OBJECTIVE: To describe cardiovascular disease (CVD) risk management in Indigenous primary health care. DESIGN, SETTING AND PARTICIPANTS: Review of 1165 randomly selected case records of Indigenous Australian adults, aged >/= 18 years, regularly attending eight health services in diverse settings in New South Wales, Queensland and Central Australia, October 2007 - May 2008. MAIN OUTCOME MEASURE: Adherence to CVD risk screening and management guidelines, especially with respect to overall or absolute CVD risk. RESULTS: More than half the people in the sample (53%) were not adequately screened for CVD risk according to national recommendations. Underscreening was significantly associated with younger age, less frequent attendance, and lower uptake of the Medicare Health Assessment. Of the sample, 9% had established CVD, and 29% of those aged >/= 30 years were classified as high risk according to the 2004 National Heart Foundation of Australia (NHFA) adjusted Framingham equation. Of those with CVD, 40% (95% CI, 30%-50%) were not prescribed a combination of blood pressure (BP) medicines, statins and antiplatelet agents, and 56% (95% CI, 49%-62%) of high-risk individuals without CVD were not prescribed BP medicines and statins. For high-risk individuals not prescribed BP medicines or statins, 74% (95% CI, 64%-84%) and 30% (95% CI, 23%-39%) respectively, did not meet 2004 NHFA criteria for prescribing of these medications, and of those already prescribed BP medicines or statins, 41% (95% CI, 36%-47%) and 59% (95% CI, 52%-66%) did not meet respective guideline targets. CONCLUSIONS: These management gaps are similar to those found in non-Indigenous health care settings, suggesting deficiencies across the health system. Prescribing guidelines which exclude many high-risk individuals contribute to suboptimal management. Guideline reform and improved health service capacity could substantially improve Indigenous vascular health.
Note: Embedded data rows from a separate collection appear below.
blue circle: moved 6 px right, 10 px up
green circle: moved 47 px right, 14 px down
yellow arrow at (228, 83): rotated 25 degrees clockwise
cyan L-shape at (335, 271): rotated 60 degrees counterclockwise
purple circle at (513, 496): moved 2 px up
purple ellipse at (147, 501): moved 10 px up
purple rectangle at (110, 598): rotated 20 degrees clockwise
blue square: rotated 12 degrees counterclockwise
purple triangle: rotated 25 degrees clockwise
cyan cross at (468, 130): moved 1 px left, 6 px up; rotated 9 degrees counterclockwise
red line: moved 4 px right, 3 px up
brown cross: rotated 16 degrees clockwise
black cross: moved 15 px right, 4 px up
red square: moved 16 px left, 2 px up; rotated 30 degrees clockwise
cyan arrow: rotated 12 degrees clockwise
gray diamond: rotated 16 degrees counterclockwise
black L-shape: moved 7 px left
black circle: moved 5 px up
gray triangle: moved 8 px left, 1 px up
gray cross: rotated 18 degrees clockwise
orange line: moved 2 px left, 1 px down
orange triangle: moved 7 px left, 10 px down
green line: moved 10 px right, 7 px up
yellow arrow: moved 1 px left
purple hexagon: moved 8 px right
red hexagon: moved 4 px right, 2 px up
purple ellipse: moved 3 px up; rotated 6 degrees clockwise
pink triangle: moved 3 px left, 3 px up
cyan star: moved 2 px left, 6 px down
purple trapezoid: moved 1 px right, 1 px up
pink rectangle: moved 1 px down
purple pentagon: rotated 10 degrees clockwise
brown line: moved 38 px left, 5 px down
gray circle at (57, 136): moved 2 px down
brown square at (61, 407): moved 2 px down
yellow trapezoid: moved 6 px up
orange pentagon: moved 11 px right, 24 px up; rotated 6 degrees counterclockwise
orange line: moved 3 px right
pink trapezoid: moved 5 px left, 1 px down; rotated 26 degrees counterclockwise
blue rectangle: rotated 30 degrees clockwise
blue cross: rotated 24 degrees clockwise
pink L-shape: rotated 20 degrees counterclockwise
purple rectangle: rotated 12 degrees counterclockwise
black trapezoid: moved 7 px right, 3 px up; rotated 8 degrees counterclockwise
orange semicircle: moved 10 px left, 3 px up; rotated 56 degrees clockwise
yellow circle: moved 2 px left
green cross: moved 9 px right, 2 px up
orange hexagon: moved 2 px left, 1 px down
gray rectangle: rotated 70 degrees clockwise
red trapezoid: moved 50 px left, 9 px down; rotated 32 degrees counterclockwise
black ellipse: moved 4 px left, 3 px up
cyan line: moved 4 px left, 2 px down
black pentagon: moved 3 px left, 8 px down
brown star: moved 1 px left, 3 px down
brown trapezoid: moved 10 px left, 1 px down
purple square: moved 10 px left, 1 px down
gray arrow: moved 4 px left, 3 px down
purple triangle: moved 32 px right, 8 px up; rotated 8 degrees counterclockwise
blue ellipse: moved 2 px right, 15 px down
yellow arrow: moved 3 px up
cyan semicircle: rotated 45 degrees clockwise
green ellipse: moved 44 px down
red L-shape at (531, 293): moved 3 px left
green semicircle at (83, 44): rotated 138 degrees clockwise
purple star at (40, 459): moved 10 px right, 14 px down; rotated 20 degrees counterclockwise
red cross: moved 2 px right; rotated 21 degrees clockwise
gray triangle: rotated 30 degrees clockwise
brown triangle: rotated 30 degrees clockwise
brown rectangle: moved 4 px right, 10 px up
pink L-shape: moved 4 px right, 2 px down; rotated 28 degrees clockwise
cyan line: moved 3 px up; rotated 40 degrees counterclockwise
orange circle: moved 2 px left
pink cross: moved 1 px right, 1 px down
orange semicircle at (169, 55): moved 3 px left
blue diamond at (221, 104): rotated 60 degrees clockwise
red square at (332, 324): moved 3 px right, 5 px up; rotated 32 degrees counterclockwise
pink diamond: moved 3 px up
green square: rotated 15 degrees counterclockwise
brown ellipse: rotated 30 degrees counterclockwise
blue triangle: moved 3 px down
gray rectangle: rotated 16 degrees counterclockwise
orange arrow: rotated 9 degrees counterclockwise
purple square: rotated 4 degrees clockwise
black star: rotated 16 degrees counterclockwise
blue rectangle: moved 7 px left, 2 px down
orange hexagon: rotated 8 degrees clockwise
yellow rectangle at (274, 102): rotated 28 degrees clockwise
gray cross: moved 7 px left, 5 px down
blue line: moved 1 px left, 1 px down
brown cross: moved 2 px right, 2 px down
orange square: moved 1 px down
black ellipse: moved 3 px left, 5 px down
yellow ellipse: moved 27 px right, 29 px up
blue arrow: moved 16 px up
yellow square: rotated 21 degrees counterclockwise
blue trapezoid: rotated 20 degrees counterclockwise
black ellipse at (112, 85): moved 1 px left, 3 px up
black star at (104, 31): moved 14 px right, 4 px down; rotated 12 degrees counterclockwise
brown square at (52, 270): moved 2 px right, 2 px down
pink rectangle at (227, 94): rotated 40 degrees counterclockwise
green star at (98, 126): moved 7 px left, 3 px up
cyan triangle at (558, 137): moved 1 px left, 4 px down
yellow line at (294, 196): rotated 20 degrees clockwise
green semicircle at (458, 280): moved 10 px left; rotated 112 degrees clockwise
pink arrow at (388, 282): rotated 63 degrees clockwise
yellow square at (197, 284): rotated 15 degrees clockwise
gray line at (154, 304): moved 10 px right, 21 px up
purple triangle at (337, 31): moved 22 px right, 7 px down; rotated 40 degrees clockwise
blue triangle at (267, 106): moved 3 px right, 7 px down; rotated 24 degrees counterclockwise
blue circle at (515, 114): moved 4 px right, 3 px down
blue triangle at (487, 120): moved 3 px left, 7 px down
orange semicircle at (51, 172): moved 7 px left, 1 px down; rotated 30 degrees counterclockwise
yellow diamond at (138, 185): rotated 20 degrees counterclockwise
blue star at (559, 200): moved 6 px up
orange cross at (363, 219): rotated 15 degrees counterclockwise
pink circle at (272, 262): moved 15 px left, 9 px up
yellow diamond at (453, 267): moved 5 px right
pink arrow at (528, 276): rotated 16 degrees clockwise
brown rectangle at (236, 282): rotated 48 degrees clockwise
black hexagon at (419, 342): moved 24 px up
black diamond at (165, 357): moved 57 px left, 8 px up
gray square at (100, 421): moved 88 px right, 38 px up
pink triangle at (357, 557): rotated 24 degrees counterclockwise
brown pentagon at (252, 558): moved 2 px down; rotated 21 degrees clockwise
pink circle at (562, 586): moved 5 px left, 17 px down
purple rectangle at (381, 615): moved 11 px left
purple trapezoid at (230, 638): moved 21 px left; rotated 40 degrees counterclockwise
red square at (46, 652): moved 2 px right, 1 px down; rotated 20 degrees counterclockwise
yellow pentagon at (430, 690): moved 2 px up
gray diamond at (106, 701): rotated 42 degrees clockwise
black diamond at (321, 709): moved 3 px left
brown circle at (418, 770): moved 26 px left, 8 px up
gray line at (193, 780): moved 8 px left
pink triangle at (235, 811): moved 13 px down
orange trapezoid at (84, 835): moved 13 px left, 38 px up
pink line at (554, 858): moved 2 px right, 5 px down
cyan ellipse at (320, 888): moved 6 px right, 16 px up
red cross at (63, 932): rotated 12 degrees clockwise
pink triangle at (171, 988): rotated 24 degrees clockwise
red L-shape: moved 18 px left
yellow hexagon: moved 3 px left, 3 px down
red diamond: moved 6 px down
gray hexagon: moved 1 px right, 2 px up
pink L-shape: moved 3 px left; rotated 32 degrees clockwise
Gaps in cardiovascular disease risk management in Australian general practice.

OBJECTIVE: To evaluate the management of cardiovascular disease (CVD) risk in Australian general practice. DESIGN, SETTING AND PARTICIPANTS: National cross-sectional survey of 99 Australian general practitioners participating in the Bettering the Evaluation and Care of Health (BEACH) program. Data on 2618 consecutive adult patients presenting to the participating GPs over a 5-week period from September to October 2006 were analysed. MAIN OUTCOME MEASURES: Proportions of patients screened, treated and reaching targets according to (1) current Australian CVD risk guidelines and (2) overall or absolute CVD risk. RESULTS: Blood pressure (BP) had not been recorded for 13% of the sample. Of 1400 patients not prescribed antihypertensive medication, treatment was indicated for 8%. Of 821 patients already prescribed antihypertensive medication, 59% were achieving target BPs. Data on low-density lipoprotein (LDL) cholesterol levels were not available for 53% of the 2175 patients who should have had lipid screening according to the guidelines. Of 624 patients not prescribed a statin, treatment was indicated for 41%. Of 368 already prescribed a statin, 62% were achieving target LDL cholesterol levels. Sufficient data for calculation of absolute risk had been recorded for 74% of the 1736 patients for whom such calculation was recommended by the guidelines. The remaining 26% either had at least one required variable unmeasured (20%) or missing from the data collection (6%). For those at high absolute CVD risk (without established disease) and those with established CVD, 23% and 53%, respectively, had been prescribed both antihypertensive medication and a statin. CONCLUSIONS: Gaps between guideline recommendations and practice in recording and managing BP were relatively low compared with gaps for lipids. When stratified by absolute risk, patients at high risk of a cardiovascular event were found to be substantially undertreated.